Choice A is incorrect because low vitamin intake would not directly result in a decrease in red blood cell production leading to low hemoglobin levels.
Choice C is incorrect because a hemoglobin level of 10.5, although lower than normal, does not necessarily indicate a serious problem that would harm the fetus.
Choice D is incorrect because a repeat blood test is not immediately necessary to confirm anemia as the low hemoglobin level can be explained by the normal increase in plasma volume during pregnancy.
The diagnosis of pregnancy is based on which positive signs of pregnancy? (Select all that apply.)
- A. Identification of fetal heartbeat
- B. Palpation of fetal outline
- C. Visualization of the fetus
- D. Verification of fetal movement
Correct Answer: A
Rationale: Step-by-step rationale for choice A (Identification of fetal heartbeat) being correct:
1. Detection of fetal heartbeat confirms the presence of a developing fetus.
2. It is a definitive sign of pregnancy and indicates fetal viability.
3. Fetal heartbeat can be detected using ultrasound or Doppler.
4. This sign is not subject to interpretation or misinterpretation.
Summary of why the other choices are incorrect:
- Choice B (Palpation of fetal outline) and D (Verification of fetal movement) are considered probable signs of pregnancy and do not provide definitive confirmation.
- Choice C (Visualization of the fetus) is not a reliable sign as it requires advanced imaging techniques and can be subjective.

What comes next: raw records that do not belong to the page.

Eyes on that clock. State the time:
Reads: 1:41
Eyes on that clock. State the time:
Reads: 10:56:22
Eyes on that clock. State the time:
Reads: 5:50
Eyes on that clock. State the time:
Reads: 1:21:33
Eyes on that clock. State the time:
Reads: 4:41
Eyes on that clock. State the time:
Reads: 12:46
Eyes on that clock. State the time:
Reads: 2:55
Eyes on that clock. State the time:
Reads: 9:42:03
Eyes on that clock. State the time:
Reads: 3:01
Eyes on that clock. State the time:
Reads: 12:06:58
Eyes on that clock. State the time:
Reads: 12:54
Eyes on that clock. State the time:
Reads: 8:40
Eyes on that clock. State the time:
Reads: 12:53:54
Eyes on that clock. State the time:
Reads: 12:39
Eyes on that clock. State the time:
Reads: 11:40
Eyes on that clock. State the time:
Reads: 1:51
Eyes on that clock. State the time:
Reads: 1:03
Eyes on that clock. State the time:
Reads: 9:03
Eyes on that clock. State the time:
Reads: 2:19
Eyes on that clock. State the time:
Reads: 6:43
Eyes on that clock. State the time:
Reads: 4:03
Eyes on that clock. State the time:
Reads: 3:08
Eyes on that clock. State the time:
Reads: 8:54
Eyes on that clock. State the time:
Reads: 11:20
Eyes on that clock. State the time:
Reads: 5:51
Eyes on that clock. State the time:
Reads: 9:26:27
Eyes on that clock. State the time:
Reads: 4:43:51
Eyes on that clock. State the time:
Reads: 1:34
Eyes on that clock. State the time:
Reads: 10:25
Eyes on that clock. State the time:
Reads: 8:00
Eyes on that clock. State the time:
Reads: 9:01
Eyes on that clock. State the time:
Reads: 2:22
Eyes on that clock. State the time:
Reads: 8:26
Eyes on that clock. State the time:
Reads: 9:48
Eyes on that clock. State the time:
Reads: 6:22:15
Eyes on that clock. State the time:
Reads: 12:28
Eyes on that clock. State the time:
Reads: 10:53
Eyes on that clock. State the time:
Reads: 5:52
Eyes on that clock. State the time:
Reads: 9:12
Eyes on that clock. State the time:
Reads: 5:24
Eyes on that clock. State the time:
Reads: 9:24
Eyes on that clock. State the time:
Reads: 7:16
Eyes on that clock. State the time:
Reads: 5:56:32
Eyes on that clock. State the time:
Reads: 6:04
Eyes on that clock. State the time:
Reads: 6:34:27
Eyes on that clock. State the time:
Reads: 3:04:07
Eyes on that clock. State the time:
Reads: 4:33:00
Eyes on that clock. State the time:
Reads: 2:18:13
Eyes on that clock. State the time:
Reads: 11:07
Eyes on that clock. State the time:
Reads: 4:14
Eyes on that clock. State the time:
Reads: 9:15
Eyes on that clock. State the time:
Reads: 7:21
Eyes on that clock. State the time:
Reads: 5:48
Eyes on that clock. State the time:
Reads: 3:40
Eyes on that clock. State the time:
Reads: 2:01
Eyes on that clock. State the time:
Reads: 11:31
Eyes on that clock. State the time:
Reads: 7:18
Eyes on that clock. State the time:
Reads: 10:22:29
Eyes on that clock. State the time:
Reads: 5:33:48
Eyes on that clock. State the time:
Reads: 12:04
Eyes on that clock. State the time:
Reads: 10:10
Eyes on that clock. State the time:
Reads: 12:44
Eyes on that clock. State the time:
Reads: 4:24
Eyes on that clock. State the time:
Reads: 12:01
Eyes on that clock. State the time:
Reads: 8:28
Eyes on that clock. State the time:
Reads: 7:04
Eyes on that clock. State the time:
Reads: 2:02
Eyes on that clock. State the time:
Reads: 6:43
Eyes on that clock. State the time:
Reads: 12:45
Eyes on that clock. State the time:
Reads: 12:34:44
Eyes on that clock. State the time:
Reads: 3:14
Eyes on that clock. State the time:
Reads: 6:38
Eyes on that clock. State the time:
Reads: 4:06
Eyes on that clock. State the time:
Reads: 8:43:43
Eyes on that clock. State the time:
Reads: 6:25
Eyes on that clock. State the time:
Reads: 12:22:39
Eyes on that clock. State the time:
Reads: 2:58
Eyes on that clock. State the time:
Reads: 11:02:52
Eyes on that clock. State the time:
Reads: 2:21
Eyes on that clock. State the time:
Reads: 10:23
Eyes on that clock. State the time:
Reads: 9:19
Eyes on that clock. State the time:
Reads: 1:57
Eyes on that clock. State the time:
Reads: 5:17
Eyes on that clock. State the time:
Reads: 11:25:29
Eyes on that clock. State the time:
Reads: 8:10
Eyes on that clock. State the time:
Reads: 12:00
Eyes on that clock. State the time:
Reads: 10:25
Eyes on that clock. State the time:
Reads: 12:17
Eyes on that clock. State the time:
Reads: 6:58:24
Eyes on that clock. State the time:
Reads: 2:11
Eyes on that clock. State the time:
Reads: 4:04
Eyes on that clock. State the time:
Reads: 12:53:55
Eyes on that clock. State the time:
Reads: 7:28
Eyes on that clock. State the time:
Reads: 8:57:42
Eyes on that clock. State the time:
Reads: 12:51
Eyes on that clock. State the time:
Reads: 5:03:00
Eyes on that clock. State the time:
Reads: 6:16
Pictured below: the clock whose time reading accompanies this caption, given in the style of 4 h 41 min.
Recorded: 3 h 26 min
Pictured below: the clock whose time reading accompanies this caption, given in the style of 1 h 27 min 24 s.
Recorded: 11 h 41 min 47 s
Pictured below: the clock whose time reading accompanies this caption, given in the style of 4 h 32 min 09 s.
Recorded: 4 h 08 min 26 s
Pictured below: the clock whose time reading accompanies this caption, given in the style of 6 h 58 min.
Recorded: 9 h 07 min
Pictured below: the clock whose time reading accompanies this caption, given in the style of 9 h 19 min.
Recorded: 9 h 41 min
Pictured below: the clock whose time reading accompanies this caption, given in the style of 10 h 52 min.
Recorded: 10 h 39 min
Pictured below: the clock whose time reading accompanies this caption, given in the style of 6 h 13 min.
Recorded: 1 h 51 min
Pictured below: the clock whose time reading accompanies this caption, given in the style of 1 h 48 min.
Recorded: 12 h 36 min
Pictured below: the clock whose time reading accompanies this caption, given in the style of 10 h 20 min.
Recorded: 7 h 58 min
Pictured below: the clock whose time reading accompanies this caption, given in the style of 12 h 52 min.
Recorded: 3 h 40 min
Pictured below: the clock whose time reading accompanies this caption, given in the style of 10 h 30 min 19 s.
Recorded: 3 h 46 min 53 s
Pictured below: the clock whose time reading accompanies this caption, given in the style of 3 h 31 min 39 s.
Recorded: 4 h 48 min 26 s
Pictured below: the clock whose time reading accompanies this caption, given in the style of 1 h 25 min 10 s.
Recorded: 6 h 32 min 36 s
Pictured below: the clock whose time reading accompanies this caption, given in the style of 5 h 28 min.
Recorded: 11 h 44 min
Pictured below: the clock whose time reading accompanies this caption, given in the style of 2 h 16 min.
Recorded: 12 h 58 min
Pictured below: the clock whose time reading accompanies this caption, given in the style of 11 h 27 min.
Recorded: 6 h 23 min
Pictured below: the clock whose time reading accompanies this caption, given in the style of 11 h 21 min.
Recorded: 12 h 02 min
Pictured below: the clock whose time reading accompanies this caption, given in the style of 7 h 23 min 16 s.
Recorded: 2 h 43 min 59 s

To reassure and educate pregnant patients about the functioning of their kidneys in eliminating waste products, maternity nurses should be aware that:
- A. increased urinary output makes pregnant women less susceptible to urinary infection
- B. increased bladder sensitivity and then compression of the bladder by the enlarging uterus results in the urge to urinate even if the bladder is almost empty
- C. renal (kidney) function is more efficient when the woman assumes a supine position
- D. using diuretics during pregnancy can help keep kidney function regular
Correct Answer: B
Rationale: Bladder sensitivity and compression by the uterus cause frequent urination. Pregnant women are more susceptible to urinary tract infections, and lateral positions improve renal efficiency.